Data underpins UK retailer Marks and Spencer’s ongoing digital transformation. Two years ago, amid a highly competitive market for data skills, the company took matters into its own hands, launching an internal data academy. Now it is taking the academy to the next level, introducing an industry-first course for data scientists. Tech Monitor spoke to Suzanne Howse, head of enterprise data, to learn how and why M&S set up its own training scheme for data, and how it is creating value for the business.
Marks and Spencer’s digital transformation
In 2018, M&S launched a £25m initiative to become a ‘digital first’ retailer. This strategy, which involved an overhaul of its IT operations and the appointment of the company’s first chief digital data officer, comprises various pillars, including ecommerce, the company’s Sparks loyalty card and, crucially, data.
We’re solving business-facing problems, using data science, to deliver millions of pounds of value.
Transforming the way M&S uses data has three components, explains Howse. The first is establishing a new cloud-based data platform, for which the company has partnered with Microsoft. The second is developing the company’s data science capabilities: in 2018, M&S set up a 25-strong data science team, led by its first head of data science. “We’re using that capability to drive value for our customers through our website and through Sparks, and more recently for our colleagues as well,” explains Howse. “[We’re] solving business-facing problems, using data science, to deliver millions of pounds of value.”

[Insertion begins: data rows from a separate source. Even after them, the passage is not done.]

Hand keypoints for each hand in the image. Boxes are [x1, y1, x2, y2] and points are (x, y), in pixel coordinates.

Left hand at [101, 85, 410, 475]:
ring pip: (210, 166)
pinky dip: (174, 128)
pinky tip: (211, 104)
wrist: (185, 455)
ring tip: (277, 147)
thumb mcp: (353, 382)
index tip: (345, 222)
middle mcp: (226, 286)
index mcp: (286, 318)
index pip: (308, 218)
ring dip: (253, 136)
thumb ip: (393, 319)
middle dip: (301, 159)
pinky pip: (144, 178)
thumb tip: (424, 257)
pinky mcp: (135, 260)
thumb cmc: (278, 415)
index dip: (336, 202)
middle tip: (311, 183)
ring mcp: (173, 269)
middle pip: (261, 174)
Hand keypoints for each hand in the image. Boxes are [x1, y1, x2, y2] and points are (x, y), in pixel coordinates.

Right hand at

The third component is data skills. “We build all of these interesting data science models, but we need to make sure that our colleagues are confident in using them,” says Howse. “Whether I’m a customer assistant or I’m the director of supply chain, I need to have the capability to interact with the tools that we’re building.”
M&S takes a ‘buy and build’ approach to developing data skills, Howse explains. “We like to have a balance of external and internal talent,” she says. “Bringing people in that have lived and breathed in different retailers, or different industries, is fantastic and we like to continually challenge ourselves. But we’ve also always been a company that prides itself on developing our colleagues as well.”

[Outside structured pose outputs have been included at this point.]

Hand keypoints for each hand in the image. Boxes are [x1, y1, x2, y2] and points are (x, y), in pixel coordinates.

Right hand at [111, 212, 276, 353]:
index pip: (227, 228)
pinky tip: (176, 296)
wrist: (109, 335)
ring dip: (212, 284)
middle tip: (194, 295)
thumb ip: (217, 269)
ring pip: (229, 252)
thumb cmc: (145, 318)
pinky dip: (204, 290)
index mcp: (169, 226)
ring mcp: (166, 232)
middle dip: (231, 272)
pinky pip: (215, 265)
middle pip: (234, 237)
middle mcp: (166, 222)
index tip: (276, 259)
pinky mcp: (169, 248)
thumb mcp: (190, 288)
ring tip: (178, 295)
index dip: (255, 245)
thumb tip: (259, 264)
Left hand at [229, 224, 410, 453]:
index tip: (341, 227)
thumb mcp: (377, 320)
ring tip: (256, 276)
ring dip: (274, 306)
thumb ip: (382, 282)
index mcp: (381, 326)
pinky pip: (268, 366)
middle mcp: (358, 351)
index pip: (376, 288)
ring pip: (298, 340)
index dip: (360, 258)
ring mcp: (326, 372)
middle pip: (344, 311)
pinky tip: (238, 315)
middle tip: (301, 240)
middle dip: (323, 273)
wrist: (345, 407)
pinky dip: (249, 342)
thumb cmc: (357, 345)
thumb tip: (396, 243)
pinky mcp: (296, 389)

Training up internal staff also means that knowledge of the business is embedded in M&S’s data capability, Howse adds. “If you understand the business and its objectives… it’s a huge win when you’re trying to solve problems using data.”
Furthermore, Howse says, “we have some pretty phenomenal people across the business and we want to keep them. This is another way of showing them that we’re invested in their development and in their talent.”
Data skills training at M&S
Two years ago, therefore, M&S established the BEAM Academy, an internal training programme based on the UK government’s Apprenticeship Levy scheme, which provides funding for on-the-job training, and in partnership with data science and AI education provider Cambridge Spark.
The academy initially offered two courses, at Levels 3 and 4 in the UK government’s grading of apprenticeships. The Level 3 course offers basic skills to any employee who wants to make better use of data in their current roles. Although some participants progress into data specialist jobs, “for the large majority, it’s about being a customer assistant, a buyer or a merchandiser and wanting to be able to use data to help them make decisions.”
The Level 4 course is more technical, and introduces more sophisticated techniques such as data modelling. It is designed for employees with analytical roles, such as finance, Howse explains, although many graduates move into auxiliary data-related roles such as data product manager or data strategist.
Last week, M&S kicked off a new Level 7 course, focused on data science and AI – “a world first in the retail industry,” the company says. The course offers a route for analysts and data specialists to progress to becoming data scientists, Howse explains. It covers the theoretical foundations of data science – how to choose the right algorithm for a given problem, for example – as well as practical experience with tools and how to use them. Ten participants have signed up for the 15-month course, most of whom graduated from the Level 4 course, and will be spending 20% of their time on learning.
M&S worked with Cambridge Spark to design a curriculum tailored to its needs. The courses focus on the tools it uses – PowerBI for data visualisation, Databricks and ML Azure for data science – and trainees work on real business problems. This means they are delivering value throughout their training: some ‘coursework’ projects have delivered six-figures in added value, Howse says.
No isolated data scientist can build anything valuable on their own.
Howse expects many of the Level 7 cohort to join the data science team, while others will continue to work in the business. This will allow them not only to apply data science techniques to their business problems, but also act as a liaison to the central data science team, Howse explains. “No isolated data scientist can build anything valuable on their own,” she says.
The M&S data function has ambitious targets, Howse says, with an expectation to deliver millions of pounds in value to the business. Providing in-house training, she says, will support this ambition in three ways. “We need it to deliver our transformation. We need it to retain our colleagues, and we definitely need it to attract talent.”